Using DNA to Predict Longevity
The team analyzed genetic data from more than 500,000 people as well as records of their parents’ lifespans. They isolated 12 areas of the human genome that had a significant impact on lifespan, including five previously unreported sites. The ones with the greatest impact had already been associated with fatal diseases such as heart disease and smoking-related illnesses. However, to their surprise, genes linked to cancers but not with smoking did not show up in the study.
“If we take 100 people at birth, or later, and use our lifespan score to divide them into ten groups,” stated Peter Joshi, an AXA Fellow at the University of Edinburgh’s Usher Institute, “the top group will live five years longer than the bottom on average.”
Slowing Liver Cancer by Blocking PD-L1 Production
The advent of immuno-oncology is built on the ability to block PD-L1 and PD-1 with so-called checkpoint inhibitors.
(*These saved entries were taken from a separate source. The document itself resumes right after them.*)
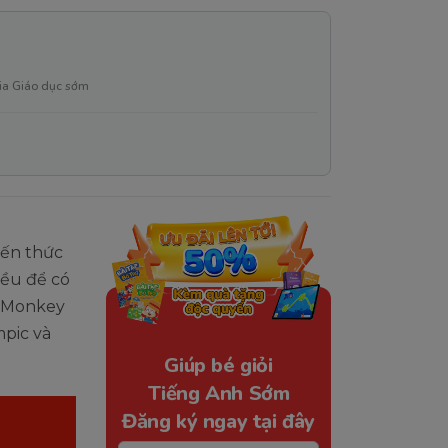
ia Giáo dục sớm
iến thức
iều để có
y Monkey
mpic và
Giúp bé giỏi
Tiếng Anh Sớm
Đăng ký ngay tại đây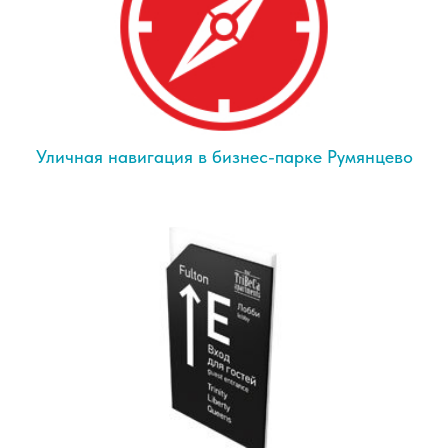
Уличная навигация в бизнес-парке Румянцево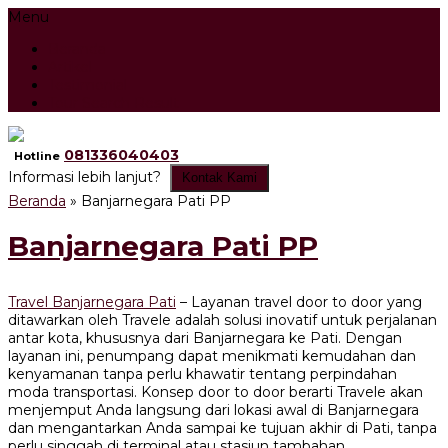
Menu
Beranda
Artikel
Testimonial
Tour Search Result
081336040403
Hotline
Informasi lebih lanjut?
Kontak Kami
Beranda
»
Banjarnegara Pati PP
Banjarnegara Pati PP
Travel Banjarnegara Pati
– Layanan travel door to door yang
ditawarkan oleh Travele adalah solusi inovatif untuk perjalanan
antar kota, khususnya dari Banjarnegara ke Pati. Dengan
layanan ini, penumpang dapat menikmati kemudahan dan
kenyamanan tanpa perlu khawatir tentang perpindahan
moda transportasi. Konsep door to door berarti Travele akan
menjemput Anda langsung dari lokasi awal di Banjarnegara
dan mengantarkan Anda sampai ke tujuan akhir di Pati, tanpa
perlu singgah di terminal atau stasiun tambahan.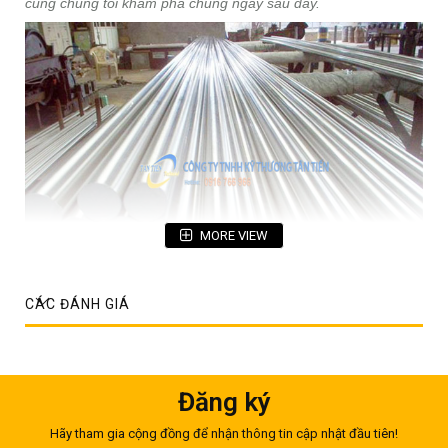
cùng chúng tôi khám phá chúng ngay sau đây.
MORE VIEW
CÁC ĐÁNH GIÁ
1. Thông số kĩ thuật cây đặc inox
Cây đặc inox không chỉ có một tên gọi duy nhất mà người ta
Đăng ký
còn đặc cho nó một cách gọi khác là láp inox. Vì vậy, khi đề
cập tới thông số kĩ thuật của láp inox thì quý khách cũng đừng
nên băn khoăn bởi chúng thực chất chúng chỉ là một loại mà
Hãy tham gia cộng đồng để nhận thông tin cập nhật đầu tiên!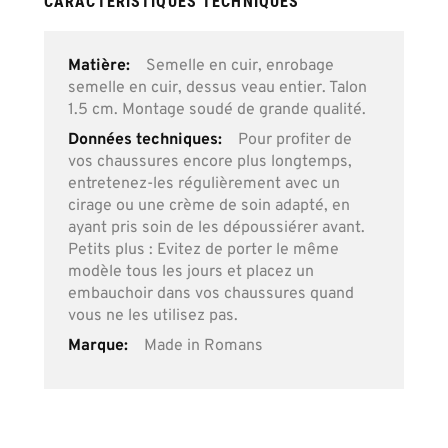
CARACTÉRISTIQUES TECHNIQUES
Plus
Semelle en cuir, enrobage
d’information
semelle en cuir, dessus veau entier. Talon
1.5 cm. Montage soudé de grande qualité.
Pour profiter de
vos chaussures encore plus longtemps,
entretenez-les régulièrement avec un
cirage ou une crème de soin adapté, en
ayant pris soin de les dépoussiérer avant.
Petits plus : Evitez de porter le même
modèle tous les jours et placez un
embauchoir dans vos chaussures quand
vous ne les utilisez pas.
Made in Romans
Researchers at the University of California, San Francisco (UCSF) were interested in whether they could prevent the production of PD-L1 and PD-1 altogether. They published their work in the journal Nature Medicine.
Using a mouse model of liver cancer, the researchers evaluated differences in RNA and protein production in tumors driven by the oncogene KRAS and faster-growing tumors driven by KRAS and another oncogene dubbed MYC. They used ribosome profiling, which allowed them to isolate all the proteins being actively created in the ribosomes. They were then able to transcribe the RNA being translated into proteins and identifying the differences. The MYC gene hijacks the cells’ translational activities to create a deadlier cancer proteome.
“This is a new avenue for liver cancer intervention,” stated senior author Davide Rugerro. “There is a particular subset of proteins, more beneficial to cancer cells than to normal cells, called the ‘cancer proteome.’ Once we know the mechanisms by which cells shift to favor that proteome, we can develop drugs to target it.”
The team also used a drug called eFT508, which inhibits eIF4D, a cellular translation factor that connects RNA with ribosomes. Pfizer and Darmstadt, Germany’s Merck KGaA are funding a collaboration to test a combination of the drug with those company’s checkpoint inhibitors.